__Extracted data entries__
+ + +

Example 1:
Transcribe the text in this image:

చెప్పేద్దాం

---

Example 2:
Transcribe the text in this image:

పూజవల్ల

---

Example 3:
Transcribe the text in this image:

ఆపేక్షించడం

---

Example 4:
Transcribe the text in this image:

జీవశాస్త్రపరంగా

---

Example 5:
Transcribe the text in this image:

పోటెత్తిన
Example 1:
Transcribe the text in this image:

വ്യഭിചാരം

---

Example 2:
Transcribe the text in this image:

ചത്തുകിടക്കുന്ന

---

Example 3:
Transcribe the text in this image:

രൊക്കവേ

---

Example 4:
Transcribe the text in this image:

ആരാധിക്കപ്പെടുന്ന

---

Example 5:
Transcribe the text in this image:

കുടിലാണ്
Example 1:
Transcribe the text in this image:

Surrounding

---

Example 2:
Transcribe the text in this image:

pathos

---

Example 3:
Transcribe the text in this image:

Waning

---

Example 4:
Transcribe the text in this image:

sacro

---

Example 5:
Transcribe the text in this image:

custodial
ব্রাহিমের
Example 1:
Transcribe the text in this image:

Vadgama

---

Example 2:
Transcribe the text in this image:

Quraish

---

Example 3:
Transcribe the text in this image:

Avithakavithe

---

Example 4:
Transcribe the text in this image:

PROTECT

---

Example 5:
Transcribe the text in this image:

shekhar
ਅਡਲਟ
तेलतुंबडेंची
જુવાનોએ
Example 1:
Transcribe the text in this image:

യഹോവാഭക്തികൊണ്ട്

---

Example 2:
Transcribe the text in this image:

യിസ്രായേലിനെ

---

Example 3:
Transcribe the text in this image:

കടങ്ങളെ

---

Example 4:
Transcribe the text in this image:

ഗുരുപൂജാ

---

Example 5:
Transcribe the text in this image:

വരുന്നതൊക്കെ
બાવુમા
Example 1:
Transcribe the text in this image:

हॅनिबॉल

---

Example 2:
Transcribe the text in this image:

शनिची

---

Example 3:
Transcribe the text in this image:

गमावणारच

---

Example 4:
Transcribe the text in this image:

+ + +

__TASK REQUIREMENTS__
The answer should be an exact copy of the data.

__ANSWER SECTION__
Example 1:
Transcribe the text in this image:

చెప్పేద్దాం

---

Example 2:
Transcribe the text in this image:

పూజవల్ల

---

Example 3:
Transcribe the text in this image:

ఆపేక్షించడం

---

Example 4:
Transcribe the text in this image:

జీవశాస్త్రపరంగా

---

Example 5:
Transcribe the text in this image:

పోటెత్తిన
Example 1:
Transcribe the text in this image:

വ്യഭിചാരം

---

Example 2:
Transcribe the text in this image:

ചത്തുകിടക്കുന്ന

---

Example 3:
Transcribe the text in this image:

രൊക്കവേ

---

Example 4:
Transcribe the text in this image:

ആരാധിക്കപ്പെടുന്ന

---

Example 5:
Transcribe the text in this image:

കുടിലാണ്
Example 1:
Transcribe the text in this image:

Surrounding

---

Example 2:
Transcribe the text in this image:

pathos

---

Example 3:
Transcribe the text in this image:

Waning

---

Example 4:
Transcribe the text in this image:

sacro

---

Example 5:
Transcribe the text in this image:

custodial
ব্রাহিমের
Example 1:
Transcribe the text in this image:

Vadgama

---

Example 2:
Transcribe the text in this image:

Quraish

---

Example 3:
Transcribe the text in this image:

Avithakavithe

---

Example 4:
Transcribe the text in this image:

PROTECT

---

Example 5:
Transcribe the text in this image:

shekhar
ਅਡਲਟ
तेलतुंबडेंची
જુવાનોએ
Example 1:
Transcribe the text in this image:

യഹോവാഭക്തികൊണ്ട്

---

Example 2:
Transcribe the text in this image:

യിസ്രായേലിനെ

---

Example 3:
Transcribe the text in this image:

കടങ്ങളെ

---

Example 4:
Transcribe the text in this image:

ഗുരുപൂജാ

---

Example 5:
Transcribe the text in this image:

വരുന്നതൊക്കെ
બાવુમા
Example 1:
Transcribe the text in this image:

हॅनिबॉल

---

Example 2:
Transcribe the text in this image:

शनिची

---

Example 3:
Transcribe the text in this image:

गमावणारच

---

Example 4:
Transcribe the text in this image:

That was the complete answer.